[[ EXCERPTED DATA, beginning ]]

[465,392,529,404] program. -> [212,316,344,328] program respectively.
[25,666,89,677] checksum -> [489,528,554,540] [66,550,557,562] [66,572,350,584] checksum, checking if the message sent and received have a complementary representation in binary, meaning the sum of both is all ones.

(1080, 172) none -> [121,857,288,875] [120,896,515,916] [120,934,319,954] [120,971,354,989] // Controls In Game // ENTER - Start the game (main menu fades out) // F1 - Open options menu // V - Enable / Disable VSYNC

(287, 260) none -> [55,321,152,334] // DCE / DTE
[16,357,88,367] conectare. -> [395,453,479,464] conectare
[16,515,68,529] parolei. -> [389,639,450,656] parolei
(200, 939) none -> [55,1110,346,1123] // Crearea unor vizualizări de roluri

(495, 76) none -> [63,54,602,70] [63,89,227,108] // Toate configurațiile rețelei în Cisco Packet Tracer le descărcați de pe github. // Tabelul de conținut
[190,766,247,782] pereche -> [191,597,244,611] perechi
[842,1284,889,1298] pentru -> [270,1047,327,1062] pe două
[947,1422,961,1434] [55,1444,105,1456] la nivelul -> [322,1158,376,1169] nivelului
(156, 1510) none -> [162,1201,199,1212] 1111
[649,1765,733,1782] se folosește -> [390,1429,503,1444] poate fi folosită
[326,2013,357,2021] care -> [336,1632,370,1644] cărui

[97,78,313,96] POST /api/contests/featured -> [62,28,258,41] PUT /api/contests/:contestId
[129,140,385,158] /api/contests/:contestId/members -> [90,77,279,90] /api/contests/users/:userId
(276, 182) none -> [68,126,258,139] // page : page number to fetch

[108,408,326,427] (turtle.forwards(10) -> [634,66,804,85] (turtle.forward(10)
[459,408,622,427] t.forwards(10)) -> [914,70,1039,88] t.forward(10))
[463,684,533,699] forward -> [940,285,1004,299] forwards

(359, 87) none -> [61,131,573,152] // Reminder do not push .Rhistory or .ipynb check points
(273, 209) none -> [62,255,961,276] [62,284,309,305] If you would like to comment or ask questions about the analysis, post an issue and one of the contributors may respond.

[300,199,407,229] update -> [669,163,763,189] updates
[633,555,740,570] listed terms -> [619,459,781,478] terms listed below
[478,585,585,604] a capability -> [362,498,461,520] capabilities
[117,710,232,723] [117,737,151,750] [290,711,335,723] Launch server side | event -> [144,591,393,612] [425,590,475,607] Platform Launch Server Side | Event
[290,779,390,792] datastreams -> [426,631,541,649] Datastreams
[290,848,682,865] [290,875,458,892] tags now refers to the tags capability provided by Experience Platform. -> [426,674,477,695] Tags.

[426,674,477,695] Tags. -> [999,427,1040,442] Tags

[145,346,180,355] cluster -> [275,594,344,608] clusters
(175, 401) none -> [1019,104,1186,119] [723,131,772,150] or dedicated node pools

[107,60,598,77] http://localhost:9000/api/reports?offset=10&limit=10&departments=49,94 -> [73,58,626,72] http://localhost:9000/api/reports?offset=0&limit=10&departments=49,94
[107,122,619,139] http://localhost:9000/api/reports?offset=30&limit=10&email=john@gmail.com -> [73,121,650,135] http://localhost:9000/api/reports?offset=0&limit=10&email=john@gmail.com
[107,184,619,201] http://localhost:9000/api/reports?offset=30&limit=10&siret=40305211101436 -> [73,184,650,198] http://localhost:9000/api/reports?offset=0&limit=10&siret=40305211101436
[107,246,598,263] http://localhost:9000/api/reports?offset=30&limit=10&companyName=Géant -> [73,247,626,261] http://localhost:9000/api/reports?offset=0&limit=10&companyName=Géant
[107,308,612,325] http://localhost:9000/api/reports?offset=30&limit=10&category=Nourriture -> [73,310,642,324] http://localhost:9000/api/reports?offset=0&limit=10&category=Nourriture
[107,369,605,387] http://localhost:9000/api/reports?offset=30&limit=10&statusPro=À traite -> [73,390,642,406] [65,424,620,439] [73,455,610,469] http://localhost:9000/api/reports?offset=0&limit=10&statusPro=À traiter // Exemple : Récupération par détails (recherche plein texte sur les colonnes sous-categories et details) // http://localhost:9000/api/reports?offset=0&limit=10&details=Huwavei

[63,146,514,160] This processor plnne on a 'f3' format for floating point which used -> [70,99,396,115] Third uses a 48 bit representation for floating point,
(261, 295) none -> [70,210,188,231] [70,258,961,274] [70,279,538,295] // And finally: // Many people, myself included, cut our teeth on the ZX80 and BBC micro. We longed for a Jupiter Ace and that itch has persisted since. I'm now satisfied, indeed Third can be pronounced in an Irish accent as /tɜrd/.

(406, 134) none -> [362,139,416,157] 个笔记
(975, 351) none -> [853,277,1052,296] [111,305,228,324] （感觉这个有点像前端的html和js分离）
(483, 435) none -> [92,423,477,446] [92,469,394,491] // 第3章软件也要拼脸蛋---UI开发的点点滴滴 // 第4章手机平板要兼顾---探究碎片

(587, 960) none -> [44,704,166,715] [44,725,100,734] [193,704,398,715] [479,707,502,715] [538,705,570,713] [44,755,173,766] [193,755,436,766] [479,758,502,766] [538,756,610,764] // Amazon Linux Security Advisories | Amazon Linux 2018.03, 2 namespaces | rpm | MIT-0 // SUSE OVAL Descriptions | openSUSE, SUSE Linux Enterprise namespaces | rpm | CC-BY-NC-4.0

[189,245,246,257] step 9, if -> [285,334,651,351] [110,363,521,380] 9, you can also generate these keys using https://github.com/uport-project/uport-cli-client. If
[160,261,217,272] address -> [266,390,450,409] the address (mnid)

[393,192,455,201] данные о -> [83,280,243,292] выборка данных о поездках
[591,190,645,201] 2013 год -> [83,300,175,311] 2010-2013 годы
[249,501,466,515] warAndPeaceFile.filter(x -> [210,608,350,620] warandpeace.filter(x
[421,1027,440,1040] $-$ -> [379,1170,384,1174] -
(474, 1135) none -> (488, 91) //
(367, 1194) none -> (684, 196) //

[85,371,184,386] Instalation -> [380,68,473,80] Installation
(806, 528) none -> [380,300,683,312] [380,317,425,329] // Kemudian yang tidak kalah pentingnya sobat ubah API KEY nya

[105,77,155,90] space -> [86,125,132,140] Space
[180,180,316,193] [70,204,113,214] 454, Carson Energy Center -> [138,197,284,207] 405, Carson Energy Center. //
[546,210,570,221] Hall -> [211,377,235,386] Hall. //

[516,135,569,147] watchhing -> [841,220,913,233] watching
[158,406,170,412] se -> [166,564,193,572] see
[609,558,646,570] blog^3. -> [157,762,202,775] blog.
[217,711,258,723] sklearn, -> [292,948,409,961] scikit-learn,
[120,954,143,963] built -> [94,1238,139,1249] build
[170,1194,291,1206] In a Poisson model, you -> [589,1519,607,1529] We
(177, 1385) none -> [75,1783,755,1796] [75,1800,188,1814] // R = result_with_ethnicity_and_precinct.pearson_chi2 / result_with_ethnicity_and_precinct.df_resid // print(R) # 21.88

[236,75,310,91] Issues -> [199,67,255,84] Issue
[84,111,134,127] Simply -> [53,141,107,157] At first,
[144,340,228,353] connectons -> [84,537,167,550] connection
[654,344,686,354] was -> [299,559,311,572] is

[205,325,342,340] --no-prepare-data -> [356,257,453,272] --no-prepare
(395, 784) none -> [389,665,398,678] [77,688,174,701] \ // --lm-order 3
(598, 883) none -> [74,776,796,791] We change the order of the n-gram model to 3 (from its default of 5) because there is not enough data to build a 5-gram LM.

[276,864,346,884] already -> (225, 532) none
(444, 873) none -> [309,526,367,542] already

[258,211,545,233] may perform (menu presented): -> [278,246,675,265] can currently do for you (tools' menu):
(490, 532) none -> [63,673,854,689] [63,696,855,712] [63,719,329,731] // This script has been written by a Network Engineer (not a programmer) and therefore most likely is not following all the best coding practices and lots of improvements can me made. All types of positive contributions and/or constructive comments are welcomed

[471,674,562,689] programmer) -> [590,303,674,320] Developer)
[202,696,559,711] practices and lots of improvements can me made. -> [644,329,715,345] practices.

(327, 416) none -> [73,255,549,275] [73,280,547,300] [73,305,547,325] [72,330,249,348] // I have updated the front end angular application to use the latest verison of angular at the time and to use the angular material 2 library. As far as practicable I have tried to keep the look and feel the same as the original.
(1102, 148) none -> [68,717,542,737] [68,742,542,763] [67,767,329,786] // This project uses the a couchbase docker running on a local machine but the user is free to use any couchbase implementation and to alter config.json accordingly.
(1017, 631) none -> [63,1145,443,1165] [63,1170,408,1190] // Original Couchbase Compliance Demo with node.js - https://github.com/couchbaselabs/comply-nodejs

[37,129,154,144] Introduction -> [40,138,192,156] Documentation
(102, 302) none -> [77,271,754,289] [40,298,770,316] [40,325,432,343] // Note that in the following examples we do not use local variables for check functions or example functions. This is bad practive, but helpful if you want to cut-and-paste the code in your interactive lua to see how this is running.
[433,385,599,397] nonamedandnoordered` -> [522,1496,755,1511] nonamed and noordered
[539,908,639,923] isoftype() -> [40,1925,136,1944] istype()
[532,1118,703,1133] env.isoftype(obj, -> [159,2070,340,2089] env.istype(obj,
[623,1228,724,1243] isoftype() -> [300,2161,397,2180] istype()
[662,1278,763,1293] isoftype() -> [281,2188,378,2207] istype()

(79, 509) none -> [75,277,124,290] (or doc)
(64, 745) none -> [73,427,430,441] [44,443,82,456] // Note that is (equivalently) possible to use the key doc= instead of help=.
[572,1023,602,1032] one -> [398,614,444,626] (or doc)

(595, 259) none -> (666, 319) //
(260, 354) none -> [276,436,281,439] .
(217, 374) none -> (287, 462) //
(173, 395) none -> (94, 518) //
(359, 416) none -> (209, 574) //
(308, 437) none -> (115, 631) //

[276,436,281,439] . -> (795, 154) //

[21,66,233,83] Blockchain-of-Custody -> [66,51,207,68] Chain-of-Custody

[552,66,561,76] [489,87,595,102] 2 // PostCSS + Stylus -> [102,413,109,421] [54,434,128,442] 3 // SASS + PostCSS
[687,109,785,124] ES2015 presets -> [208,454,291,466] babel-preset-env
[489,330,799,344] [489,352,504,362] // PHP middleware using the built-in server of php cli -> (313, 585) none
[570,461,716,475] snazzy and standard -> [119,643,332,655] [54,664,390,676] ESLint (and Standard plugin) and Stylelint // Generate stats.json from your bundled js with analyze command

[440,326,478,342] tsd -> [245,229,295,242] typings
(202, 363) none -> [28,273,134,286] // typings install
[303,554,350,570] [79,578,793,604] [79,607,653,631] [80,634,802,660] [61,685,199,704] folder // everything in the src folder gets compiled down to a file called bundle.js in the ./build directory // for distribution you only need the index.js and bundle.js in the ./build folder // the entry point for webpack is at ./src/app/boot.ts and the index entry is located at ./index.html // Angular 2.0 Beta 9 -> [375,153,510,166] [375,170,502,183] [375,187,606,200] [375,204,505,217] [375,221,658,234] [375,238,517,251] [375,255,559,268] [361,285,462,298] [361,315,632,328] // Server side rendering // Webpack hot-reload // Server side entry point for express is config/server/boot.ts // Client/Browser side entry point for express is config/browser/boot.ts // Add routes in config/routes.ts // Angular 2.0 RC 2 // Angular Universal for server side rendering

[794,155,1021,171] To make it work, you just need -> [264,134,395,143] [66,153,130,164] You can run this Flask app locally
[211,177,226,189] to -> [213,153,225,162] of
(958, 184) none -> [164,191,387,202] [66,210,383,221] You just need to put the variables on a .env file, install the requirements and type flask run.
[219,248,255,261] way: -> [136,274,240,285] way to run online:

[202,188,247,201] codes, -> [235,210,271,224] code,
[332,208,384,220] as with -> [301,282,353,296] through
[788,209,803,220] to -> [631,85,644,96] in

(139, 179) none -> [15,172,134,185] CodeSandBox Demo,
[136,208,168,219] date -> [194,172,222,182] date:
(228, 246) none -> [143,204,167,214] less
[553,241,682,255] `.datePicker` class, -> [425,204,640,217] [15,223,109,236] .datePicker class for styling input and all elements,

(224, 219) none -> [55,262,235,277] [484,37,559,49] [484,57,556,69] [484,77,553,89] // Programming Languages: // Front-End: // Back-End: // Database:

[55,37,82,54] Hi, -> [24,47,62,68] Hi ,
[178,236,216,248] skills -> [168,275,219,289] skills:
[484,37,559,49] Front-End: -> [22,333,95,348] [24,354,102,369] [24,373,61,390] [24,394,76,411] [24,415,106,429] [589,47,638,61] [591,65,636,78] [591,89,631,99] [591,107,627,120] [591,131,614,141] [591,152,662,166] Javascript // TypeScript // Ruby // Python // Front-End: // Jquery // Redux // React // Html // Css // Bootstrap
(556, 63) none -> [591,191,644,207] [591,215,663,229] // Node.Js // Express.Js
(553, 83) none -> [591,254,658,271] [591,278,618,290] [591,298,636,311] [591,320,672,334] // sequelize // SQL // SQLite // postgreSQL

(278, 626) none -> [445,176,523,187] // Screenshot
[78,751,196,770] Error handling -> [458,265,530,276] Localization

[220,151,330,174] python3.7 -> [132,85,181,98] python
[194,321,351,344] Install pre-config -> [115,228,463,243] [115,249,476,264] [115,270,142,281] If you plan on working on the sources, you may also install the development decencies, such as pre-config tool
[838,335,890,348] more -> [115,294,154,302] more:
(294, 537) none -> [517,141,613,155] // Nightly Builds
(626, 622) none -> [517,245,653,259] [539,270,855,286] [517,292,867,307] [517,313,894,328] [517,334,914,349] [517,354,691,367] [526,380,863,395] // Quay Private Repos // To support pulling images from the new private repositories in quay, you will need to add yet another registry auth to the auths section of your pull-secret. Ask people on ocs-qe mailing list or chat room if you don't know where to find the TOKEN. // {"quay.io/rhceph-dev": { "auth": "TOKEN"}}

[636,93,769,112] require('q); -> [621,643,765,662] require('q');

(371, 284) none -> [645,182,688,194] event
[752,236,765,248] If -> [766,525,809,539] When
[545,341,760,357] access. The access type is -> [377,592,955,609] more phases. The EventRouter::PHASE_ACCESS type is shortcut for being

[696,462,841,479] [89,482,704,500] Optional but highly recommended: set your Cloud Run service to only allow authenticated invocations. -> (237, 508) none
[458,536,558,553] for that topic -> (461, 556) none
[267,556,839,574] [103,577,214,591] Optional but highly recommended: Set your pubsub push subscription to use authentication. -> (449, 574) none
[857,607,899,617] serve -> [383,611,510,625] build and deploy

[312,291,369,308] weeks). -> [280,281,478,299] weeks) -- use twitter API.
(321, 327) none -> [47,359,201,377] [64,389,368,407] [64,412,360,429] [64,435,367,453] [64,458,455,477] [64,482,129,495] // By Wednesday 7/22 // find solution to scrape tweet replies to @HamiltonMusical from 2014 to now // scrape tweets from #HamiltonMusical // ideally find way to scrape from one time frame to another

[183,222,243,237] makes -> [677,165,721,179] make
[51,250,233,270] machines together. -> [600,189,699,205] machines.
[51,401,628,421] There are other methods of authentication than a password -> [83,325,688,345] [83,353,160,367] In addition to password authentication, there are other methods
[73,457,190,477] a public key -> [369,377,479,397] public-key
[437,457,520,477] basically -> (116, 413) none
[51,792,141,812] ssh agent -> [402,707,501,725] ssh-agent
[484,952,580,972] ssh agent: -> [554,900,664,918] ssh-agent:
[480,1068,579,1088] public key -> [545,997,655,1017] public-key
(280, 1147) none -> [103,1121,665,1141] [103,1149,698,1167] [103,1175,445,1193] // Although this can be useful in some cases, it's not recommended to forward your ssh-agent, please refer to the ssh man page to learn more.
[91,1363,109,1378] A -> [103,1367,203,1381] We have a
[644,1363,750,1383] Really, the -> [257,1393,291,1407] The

[[ EXCERPTED DATA, end ]]

_ABOUT THIS EXERCISE_
Across the listing, how many lines hold the word "already"? Please state that number only.

_EXERCISE SOLUTION_
2